山上容疑者の銃弾で変わった日本は「とっくにテロに屈している」という現実Photo:Anadolu Agency/gettyimages

山上容疑者の「一人勝ち」は「日本はテロに屈した」ということ

「まさか、ここまでうまくいくとは思わなかったな」と、拘置所の山上徹也容疑者はそんな風にほくそ笑んでいるかもしれない。

 自分が事件を起こすまでは誰も見向きもしなかった旧統一教会(現・世界平和統一家庭連合)の悪質性に国民の関心が集まり、激しく糾弾されるようになっているからだ。

 安倍元首相殺害の動機については未だに明らかになっていないが、山上容疑者が自身の家庭を崩壊させた旧統一教会に深い恨みを抱いていたことは間違いない。その怨恨が事件にも影響を与えたと言われている。
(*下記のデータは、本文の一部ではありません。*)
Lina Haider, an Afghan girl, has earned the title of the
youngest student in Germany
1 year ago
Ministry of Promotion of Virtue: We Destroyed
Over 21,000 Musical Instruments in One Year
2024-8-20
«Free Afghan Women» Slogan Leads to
 つまり、旧統一教会を徹底糾弾する今の日本社会は、山上容疑者が夢にまで見た理想の世界なのだ。拘置所で新聞や週刊誌を読んだ彼は、自分が成し遂げた「完全勝利」に酔いしれているに違いない。

「あんな卑劣な犯行をして極刑だと言われているのに、勝ったも負けたもないだろ」と思うかもしれないが、安倍元首相の殺害から旧統一教会問題まで冷静に振り返ると、どう見ても山上容疑者の「一人勝ち」だ。

 真相が明らかになればなるほど、教団だけではなく、日本政府、警察、政治家、マスコミなどが国民の信用を失っているのに対して、山上容疑者だけは評価が上がっているからだ。

 同情論はもちろん、英雄視するような声まで出てきて、減刑の嘆願やカンパも日増しに増えている。また、手記の出版や、彼を主人公とした映画などの「メディア化」の動きも盛り上がっている。死屍累々の旧統一教会問題で、山上容疑者だけが「得」をしている。

 これは、日本的にはこれはかなりマズい。「山上容疑者の一人勝ち」という現象は、「日本はテロに屈している」という事実を我々国民が受け入れてしまっていることでもあるからだ。